I was breaking, collapsing in on myself. It ripped through me, tearing everything that stood in its way. In the dust and ruins of all that remained, there was only him and me hidden away from the world that moved around us. I was scraped hollow and raw, and I tried to find the words to say what it meant, what I was feeling, how desperate I was to believe every single thing he’d said.

And when I finally spoke, I spoke from the depths of everything I had left.

I said, “I’m going to love you again, okay? I promise.”

He held me tighter, and his breath was warm in my ear. “I know.”

Eventually we slept.

blood

The end of this life hidden behind a barrier of magic began on a Tuesday in the middle of June.

This is what we saw:

I sat at the front desk at Gordo’s, frowning at the appointment calendar. Chris had taken a few calls while I was at lunch, and he’d screwed something up. He’d apologized, patting me on the shoulder telling me he just knew I could fix it.

I scowled after him as he walked back into the garage, whistling as if he didn’t have a care in the world.

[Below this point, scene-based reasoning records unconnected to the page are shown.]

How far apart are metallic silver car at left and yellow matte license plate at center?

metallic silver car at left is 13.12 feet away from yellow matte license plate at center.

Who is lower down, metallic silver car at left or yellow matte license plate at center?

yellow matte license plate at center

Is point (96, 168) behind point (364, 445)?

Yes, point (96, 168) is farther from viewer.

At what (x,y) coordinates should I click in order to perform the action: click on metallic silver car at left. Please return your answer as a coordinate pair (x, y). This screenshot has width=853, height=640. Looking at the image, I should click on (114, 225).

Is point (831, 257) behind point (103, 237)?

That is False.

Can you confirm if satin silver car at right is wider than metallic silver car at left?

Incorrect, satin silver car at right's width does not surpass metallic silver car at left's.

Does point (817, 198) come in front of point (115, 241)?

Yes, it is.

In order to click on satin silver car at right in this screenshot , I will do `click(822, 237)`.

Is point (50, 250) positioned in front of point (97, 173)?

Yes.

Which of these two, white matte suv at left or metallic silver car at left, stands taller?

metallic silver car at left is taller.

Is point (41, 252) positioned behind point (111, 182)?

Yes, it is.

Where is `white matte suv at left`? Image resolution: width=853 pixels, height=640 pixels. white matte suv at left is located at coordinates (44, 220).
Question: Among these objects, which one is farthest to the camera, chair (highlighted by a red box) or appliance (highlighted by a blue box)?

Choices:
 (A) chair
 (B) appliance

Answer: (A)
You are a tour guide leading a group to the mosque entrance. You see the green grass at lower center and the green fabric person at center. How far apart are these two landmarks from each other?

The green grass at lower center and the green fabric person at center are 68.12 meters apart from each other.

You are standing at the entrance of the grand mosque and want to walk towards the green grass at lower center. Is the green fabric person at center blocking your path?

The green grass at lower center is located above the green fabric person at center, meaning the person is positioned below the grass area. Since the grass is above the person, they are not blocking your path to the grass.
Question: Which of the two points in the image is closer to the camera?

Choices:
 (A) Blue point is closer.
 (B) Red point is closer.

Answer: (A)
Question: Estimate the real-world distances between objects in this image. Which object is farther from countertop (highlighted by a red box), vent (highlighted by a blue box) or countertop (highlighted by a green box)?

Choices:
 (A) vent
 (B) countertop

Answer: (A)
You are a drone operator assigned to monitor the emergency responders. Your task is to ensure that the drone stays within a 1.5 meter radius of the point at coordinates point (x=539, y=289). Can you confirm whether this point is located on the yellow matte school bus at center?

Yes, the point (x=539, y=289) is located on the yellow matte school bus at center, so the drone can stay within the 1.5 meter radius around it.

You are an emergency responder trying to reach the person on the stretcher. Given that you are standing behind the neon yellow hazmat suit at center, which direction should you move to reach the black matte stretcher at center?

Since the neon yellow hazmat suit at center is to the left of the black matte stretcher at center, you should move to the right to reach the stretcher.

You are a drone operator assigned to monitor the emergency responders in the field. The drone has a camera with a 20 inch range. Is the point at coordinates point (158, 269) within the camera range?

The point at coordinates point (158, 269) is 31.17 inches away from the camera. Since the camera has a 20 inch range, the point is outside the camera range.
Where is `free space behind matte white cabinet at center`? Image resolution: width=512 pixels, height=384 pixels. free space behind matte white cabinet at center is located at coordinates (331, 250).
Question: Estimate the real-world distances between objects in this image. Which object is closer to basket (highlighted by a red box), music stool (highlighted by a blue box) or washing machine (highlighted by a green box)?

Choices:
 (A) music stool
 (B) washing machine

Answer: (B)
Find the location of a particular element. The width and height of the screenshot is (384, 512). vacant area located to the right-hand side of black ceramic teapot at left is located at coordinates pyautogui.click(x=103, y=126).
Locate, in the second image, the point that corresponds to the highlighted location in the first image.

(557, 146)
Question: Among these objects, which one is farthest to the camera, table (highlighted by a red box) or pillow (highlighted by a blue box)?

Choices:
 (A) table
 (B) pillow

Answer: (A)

My bad mood didn’t last. Kelly brought me lunch again, and we sat out on the sidewalk in front of the garage, eating and talking about nothing in particular. We hadn’t forgotten everything that was looming around us, but we acted like we had. If I tried hard enough, I could almost convince myself that everything was fine.

The sun was out.

The air was warm.

There wasn’t a cloud in the sky. If I looked hard enough, I could see the faint sliver of the moon suspended above us. We sat close, his shoulder pressed against mine.

He said, “I don’t want you to sleep in the basement anymore. You don’t need to. You have a room, Robbie. You need to use it.”

“I know. Ox said the same thing yesterday.”

“You should probably listen to him. He usually knows what he’s talking about.”

“Usually?”

Kelly rolled his eyes. “He’s an Alpha. You know how they are.”

“I can hear you!” Ox shouted from somewhere inside the garage.

“Good!” Kelly yelled back. “I wanted you to!”

And I smiled at him because I could. I felt settled in my skin, and things weren’t perfect, but we could pretend. We could pretend we were just two guys getting to know each other without worrying about everything that lay ahead.

It all came tumbling down an hour after Kelly left to head back out on patrol.

It started with Gordo.

He was saying, “Tanner, give Mrs. Warren a call. Tell her that we have to order the parts to—”

Something crashed inside the garage.

I was up before I even thought about it.